***** RECORDS PROVIDED *****

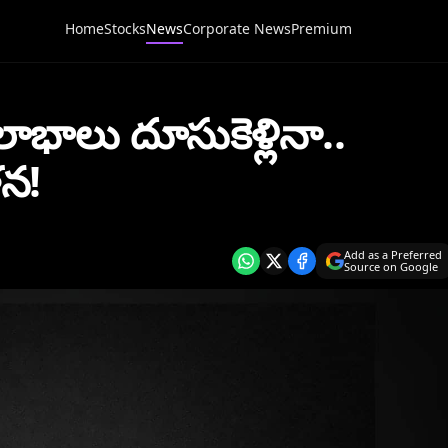
Home
Stocks
News
Corporate News
Premium
భాలు దూసుకెళ్లినా..
ళన!
Add as a Preferred
Source on Google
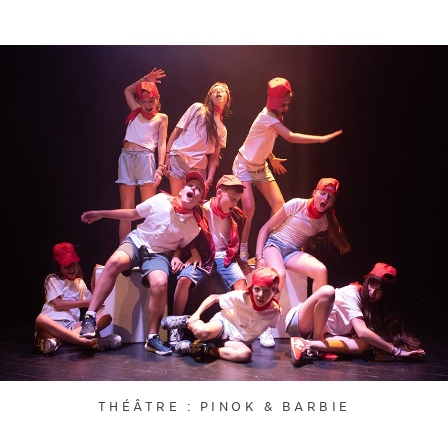
THÉÂTRE : PINOK & BARBIE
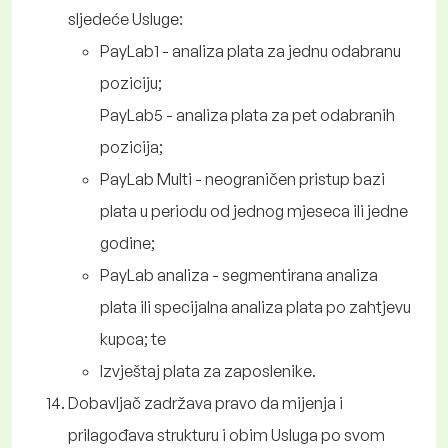
sljedeće Usluge:
PayLab1 - analiza plata za jednu odabranu
poziciju;
PayLab5 - analiza plata za pet odabranih
pozicija;
PayLab Multi - neograničen pristup bazi
plata u periodu od jednog mjeseca ili jedne
godine;
PayLab analiza - segmentirana analiza
plata ili specijalna analiza plata po zahtjevu
kupca; te
Izvještaj plata za zaposlenike.
Dobavljač zadržava pravo da mijenja i
prilagođava strukturu i obim Usluga po svom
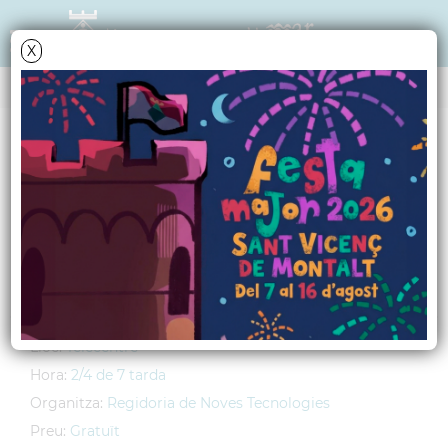
X
AGENDA
Dilluns
26
abril
2010
Curs d'informàtica
avançada
Lloc:
Telecentre
Hora:
2/4 de 7 tarda
Organitza:
Regidoria de Noves Tecnologies
Preu:
Gratuït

*****

**WORK REQUEST**
Hand back the data above exactly, leaving out all pictures.

**RESPONSE BELOW**
Home
Stocks
News
Corporate News
Premium
భాలు దూసుకెళ్లినా..
ళన!
Add as a Preferred
Source on Google
THÉÂTRE : PINOK & BARBIE
sljedeće Usluge:
PayLab1 - analiza plata za jednu odabranu
poziciju;
PayLab5 - analiza plata za pet odabranih
pozicija;
PayLab Multi - neograničen pristup bazi
plata u periodu od jednog mjeseca ili jedne
godine;
PayLab analiza - segmentirana analiza
plata ili specijalna analiza plata po zahtjevu
kupca; te
Izvještaj plata za zaposlenike.
Dobavljač zadržava pravo da mijenja i
prilagođava strukturu i obim Usluga po svom
X
AGENDA
Dilluns
26
abril
2010
Curs d'informàtica
avançada
Lloc:
Telecentre
Hora:
2/4 de 7 tarda
Organitza:
Regidoria de Noves Tecnologies
Preu:
Gratuït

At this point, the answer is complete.